Every line below is to be copied exactly, with the pictures left out.

**Recorded data**
####################
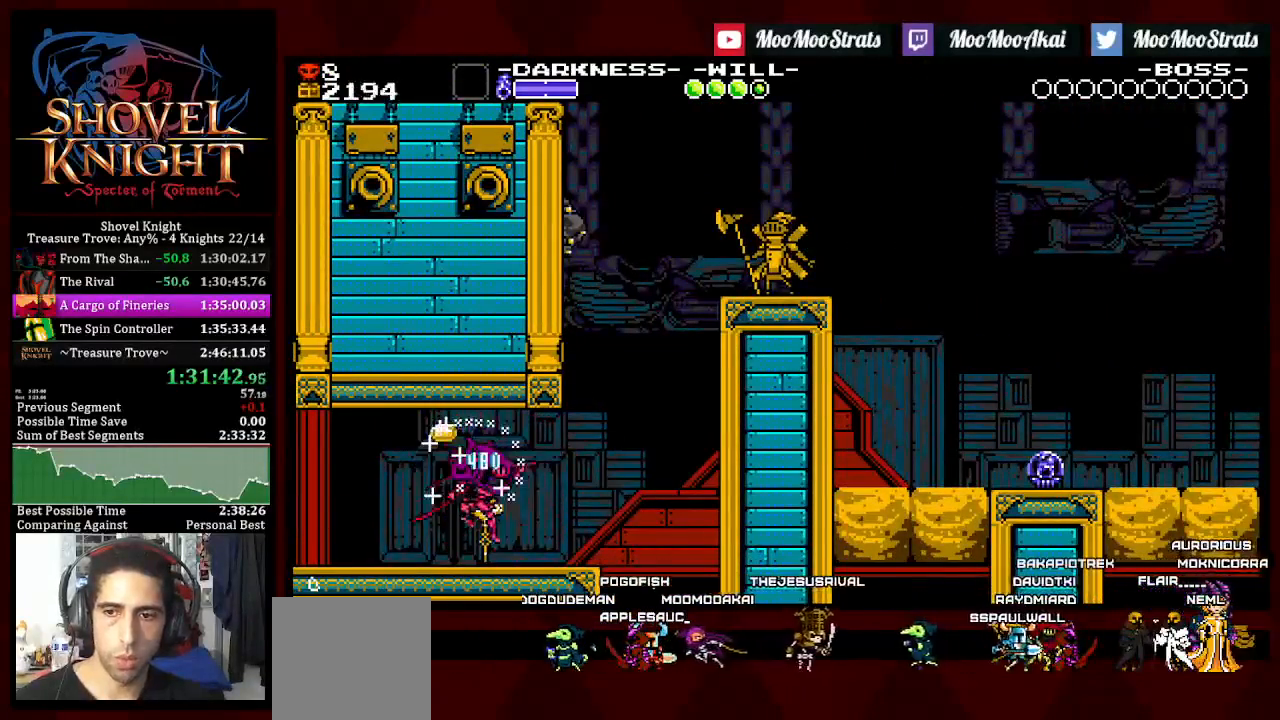
{"buttons": ["CROSS", "DPAD_LEFT"], "left_stick": "center", "right_stick": "center", "events": [[350, "CROSS", "down"], [467, "DPAD_RIGHT", "up"], [500, "DPAD_LEFT", "down"]]}
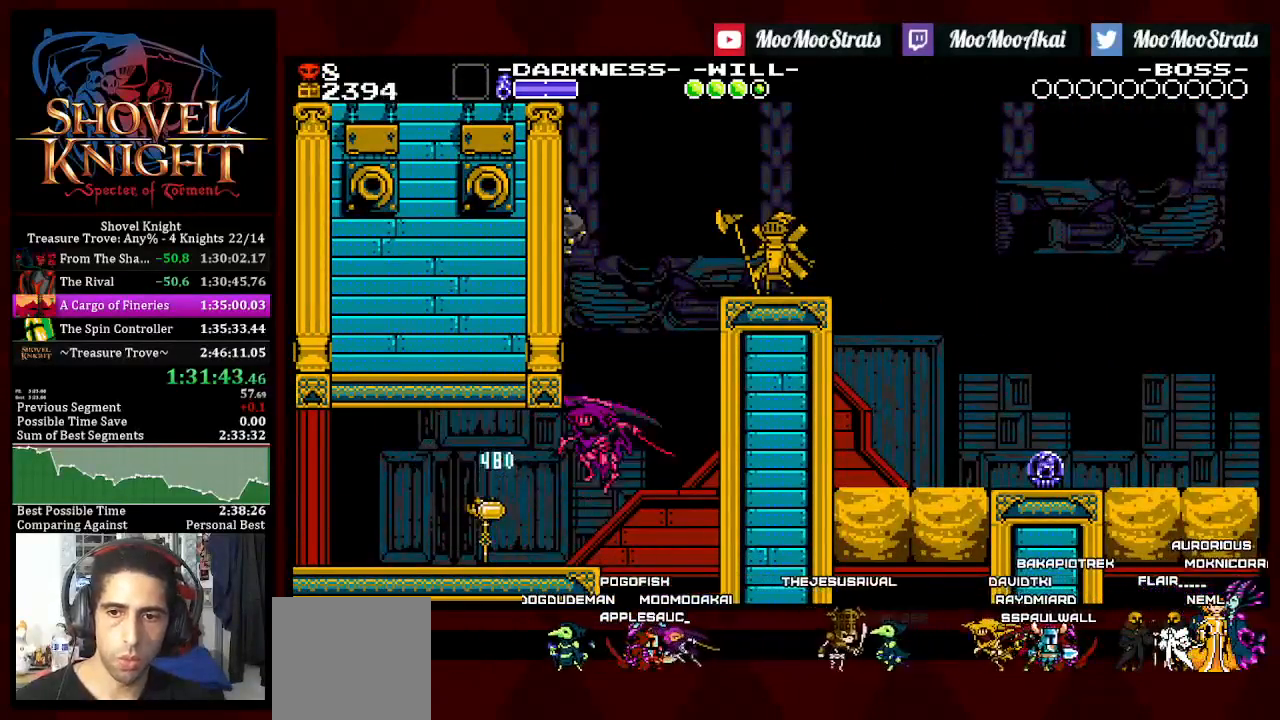
{"buttons": ["DPAD_LEFT"], "left_stick": "center", "right_stick": "center", "events": [[200, "CROSS", "up"]]}
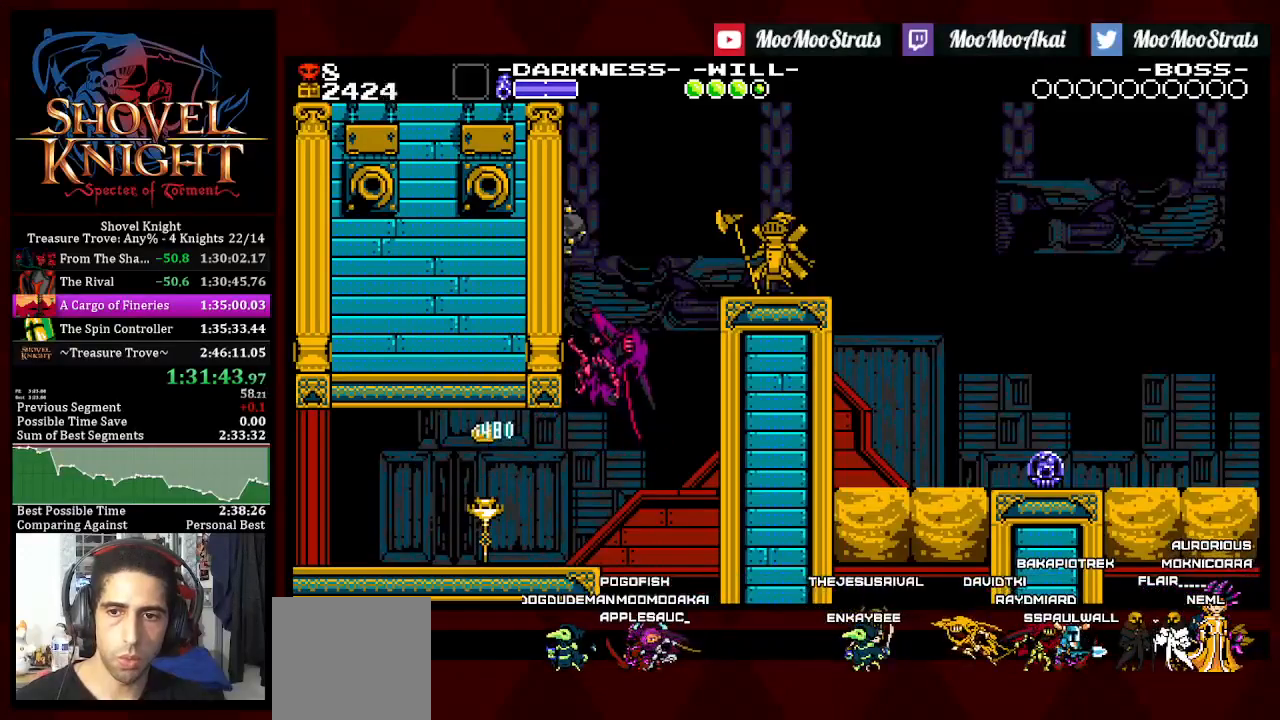
{"buttons": ["DPAD_RIGHT"], "left_stick": "center", "right_stick": "center", "events": [[83, "CROSS", "down"], [117, "DPAD_LEFT", "up"], [233, "DPAD_RIGHT", "down"], [400, "CROSS", "up"]]}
####################
**Solution to this problem**
{"buttons": ["CROSS", "DPAD_LEFT"], "left_stick": "center", "right_stick": "center", "events": [[350, "CROSS", "down"], [467, "DPAD_RIGHT", "up"], [500, "DPAD_LEFT", "down"]]}
{"buttons": ["DPAD_LEFT"], "left_stick": "center", "right_stick": "center", "events": [[200, "CROSS", "up"]]}
{"buttons": ["DPAD_RIGHT"], "left_stick": "center", "right_stick": "center", "events": [[83, "CROSS", "down"], [117, "DPAD_LEFT", "up"], [233, "DPAD_RIGHT", "down"], [400, "CROSS", "up"]]}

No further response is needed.